Accordingly, to date the most useful indicator of the level of closed-ended fund activity (which generally includes funds investing in illiquid asset classes, such as private equity, real estate or infrastructure projects) is the number of registrations of Cayman Islands exempted limited partnerships (ELPs) and, more recently, LLCs. However, this is only a rough indicator based upon practitioners' experience that the majority of closed-ended fund structures are formed as ELPs. By contrast, CIMA's statistical digests show that a minority of open-ended funds are formed as ELPs, highlighting that they are most prominent in the closed-ended sector. Figures released by the Cayman Islands Registrar of Exempted Limited Partnerships show that at the end of 2020 there were a total of 31,733 ELPs registered in the Cayman Islands. The past decade has generally seen a consistent increase in the number of annual ELP registrations. At the end of May 2020, the figures for registered LLCs stood at 3,118.

ELPs are utilised for a variety of purposes within closed-ended structures. An ELP may well be the primary closed-ended fund vehicle, but often ELPs will also serve other purposes (e.g., ELPs may be used as a feeder into an onshore fund, an alternative investment vehicle, a parallel fund or a co-investment vehicle). Similarly, while still a relatively new vehicle in the Cayman Islands, experience has shown that LLCs are increasingly being used as general partners as well as feeder, blocker and aggregator vehicles in closed-ended fund structures. Changes in the rate of formation of ELPs and LLCs could, therefore, indicate fluctuations in the rate of new fundraising, but are just as likely to point to variations in the level of transactional activity by established closed-ended funds themselves.

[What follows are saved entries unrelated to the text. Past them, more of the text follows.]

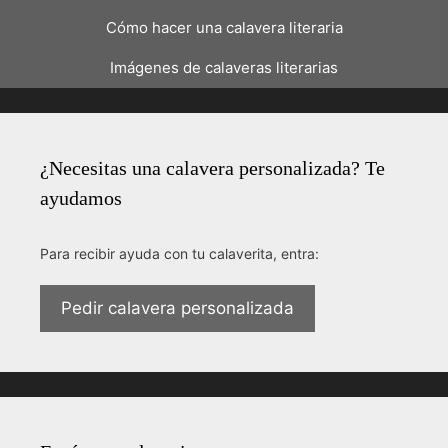
Cómo hacer una calavera literaria
Imágenes de calaveras literarias
¿Necesitas una calavera personalizada? Te
ayudamos
Para recibir ayuda con tu calaverita, entra:
Pedir calavera personalizada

General introduction to the regulatory framework

The primary statute regulating Cayman Islands open-ended pooled investment funds is the Mutual Funds Act. A Cayman Islands investment fund qualifies as a mutual fund and is, therefore, required to be regulated under the Mutual Funds Act if:

  1. it is a company, LLC, partnership (including ELPs) or unit trust;
  2. it issues equity interests to investors (i.e., shares, partnership and LLC interests or trust units that carry an entitlement to participate in profits or gains, and which may be redeemed or withdrawn at the option of those investors prior to winding-up); and
  3. its purpose or effect is the pooling of investor funds with the aim of spreading investment risks and enabling investors to receive profits or gains from investments.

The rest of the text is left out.